I don’t understand the problem. Calculate an average rating for each movie (…) out of what? Each movie has the average rating already calculated. What are the values to calculated the requested average? If it is that single value then the result is identical. What is the idea behind normalizing amount of votes? Rating is already normalized 1-10 and is an average of those votes.

Hi @Sir_Elias,

The normalized_rating is the average of imdb.rating and scaled_votes. You can refer to the lab handouts for the formulae associated for field calculations.

Hint: First Use $match stage to filter the document as per the given conditions.Then in the following $project stage, calculate the field values.

Please feel free to reach out if you have any additional questions.

Kind Regards,
Sonali

The question is what is the point of scaling the votes? If 10 people rate a movie 2.6(avg) and 120 people rate another movie 4.6(avg) then that avg score is what I need. Is the imdb.rating something else than an average of votes?

I actually need clarification on that. The lab handout ends with:

// given we have the numbers, this is how to calculated normalized_rating
// yes, you can use $avg in $project and $addFields!
normalized_rating = average(scaled_votes, imdb.rating)

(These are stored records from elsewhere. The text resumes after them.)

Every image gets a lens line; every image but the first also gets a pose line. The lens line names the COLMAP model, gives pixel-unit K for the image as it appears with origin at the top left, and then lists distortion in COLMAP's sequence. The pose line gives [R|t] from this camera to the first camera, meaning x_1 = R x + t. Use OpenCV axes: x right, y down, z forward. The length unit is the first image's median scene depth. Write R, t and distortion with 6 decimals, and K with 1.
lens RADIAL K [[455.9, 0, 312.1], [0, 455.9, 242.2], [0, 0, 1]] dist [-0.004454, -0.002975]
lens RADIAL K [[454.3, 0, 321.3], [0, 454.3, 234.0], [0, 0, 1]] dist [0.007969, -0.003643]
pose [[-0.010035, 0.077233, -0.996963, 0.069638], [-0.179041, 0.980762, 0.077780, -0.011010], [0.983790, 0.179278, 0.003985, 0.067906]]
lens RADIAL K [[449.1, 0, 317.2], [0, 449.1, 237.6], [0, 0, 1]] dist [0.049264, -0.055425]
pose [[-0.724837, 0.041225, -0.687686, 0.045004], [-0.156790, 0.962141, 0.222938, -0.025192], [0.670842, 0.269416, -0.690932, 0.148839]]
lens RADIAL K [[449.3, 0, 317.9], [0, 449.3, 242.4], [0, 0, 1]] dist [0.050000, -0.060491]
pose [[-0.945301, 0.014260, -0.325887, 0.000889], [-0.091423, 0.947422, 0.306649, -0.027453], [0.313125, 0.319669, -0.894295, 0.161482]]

now, does that mean the average of scaled_votes * imdb.rating, or does it mean two averages, one for each? the comma is what is confusing me.

Hi Jason, this comma confused me too. What did you discovered?

Hi @Daniel_Carrasco,

The formula in the handouts is for calculating the scaled_votes:

  {
    $add: [
      1,
      {
        $multiply: [
          9,
          {
            $divide: [
              { $subtract: [<x>, <x_min>] },
              { $subtract: [<x_max>, <x_min>] }
            ]
          }
        ]
      }
    ]
  } 

You can use it as is in you pipeline.

Now, normalized_rating is the average of scaled_votes and imdb.rating. You can calculate the average using the $avg operator in the $project stage in your pipeline.

You can refer to this specific example for more details:

Please feel free to reach out if you have any questions.

Kind Regards,
Sonali

1 Like

I discovered that, as @Sonali_Mamgain explained below, it is scaled_votes * imdb.rating

Thank you, it’s clear now.